Earlier, I alluded to my place in life when first meeting Naruto and even now, our lives aren’t dissimilar. While I’m not a political leader or a father (yet…on both counts), I now work a demanding job that leaves me with little free time (hence the timing of this review), so when I see a tired Naruto lamenting about having to pull another all-nighter, I know that feeling buddy.
In one particularly poignant scene, Naruto even confides to his wife Hinata that he’s not even sure what a father-son relationship is supposed to be like; a powerful, sobering scene offering an emotional depth the series often had little time for.
At the same time, I also perfectly understand Boruto’s desire for parental attention – even if he may not recognise the goals of his actions himself. So the film has a perfect duality, where newer audiences may see themselves in our new hero, while veteran fans may instead find solidarity in Naruto’s tired eyes.
My only gripe with Boruto: Naruto the Movie admittedly has less to do with the picture itself but more, an observation of its world-building.
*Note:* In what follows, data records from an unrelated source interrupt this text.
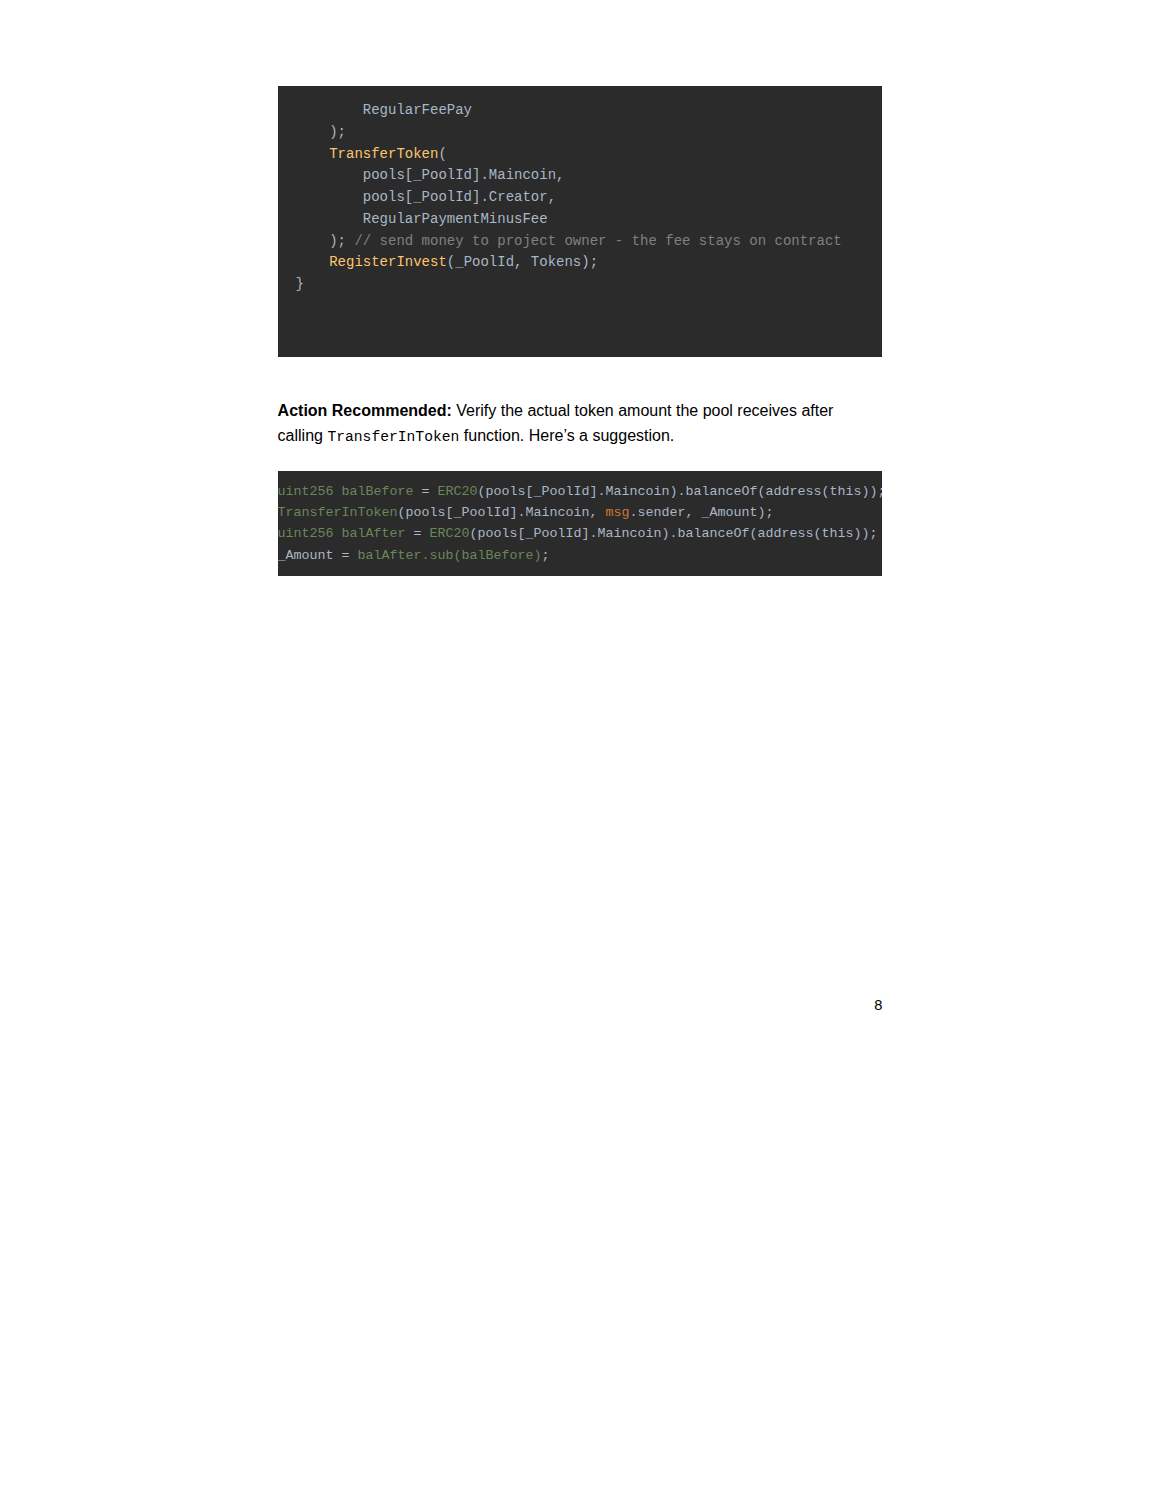RegularFeePay
    );
    TransferToken(
        pools[_PoolId].Maincoin,
        pools[_PoolId].Creator,
        RegularPaymentMinusFee
    ); // send money to project owner - the fee stays on contract
    RegisterInvest(_PoolId, Tokens);
}
Action Recommended: Verify the actual token amount the pool receives after calling TransferInToken function. Here’s a suggestion.
uint256 balBefore = ERC20(pools[_PoolId].Maincoin).balanceOf(address(this));
TransferInToken(pools[_PoolId].Maincoin, msg.sender, _Amount);
uint256 balAfter = ERC20(pools[_PoolId].Maincoin).balanceOf(address(this));
_Amount = balAfter.sub(balBefore);
8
While several male characters are shown to have grown into senior shinobi positions (e.g. Shikamaru, Sai and obviously, Naruto), female ninja are consistently shown in civilian attire and supporting roles (with the sole exception of a brief Tenten cameo). It’s possible that peace time has affected shinobi demand and there’s nothing wrong with someone choosing to be a housewife, but isn’t it a little suspect that seemingly no known married kunoichi has been shown in combat gear?
On the technical side, it’s easy to slate Pierrot for the TV series’ animation, but they fortunately greased their elbows for this theatrical outing. The end result still doesn’t reach the highs of its peers, but is a drastic improvement. Where the animation of Boruto: Naruto the Movie excels however, is in its choreography; with the kinetic brilliance of the opening fight scene being an exceptional highlight.
To be honest, I rarely have high expectations when it comes to franchise movies, which often place style and fan service over substance, but even an older, jaded fan like myself found Boruto: Naruto the Movie to be a surprising delight and a definite contender for best of the genre.
Included in Manga Entertainment’s release, is a bonus short depicting the events surrounding Naruto’s inauguration ceremony. Let’s just say, it left me wishing we could see more of his daughter, Himawari.
Disclosure: A copy of Boruto: Naruto the Movie was supplied by Manga Entertainment, the distributor, for the purposes of this review.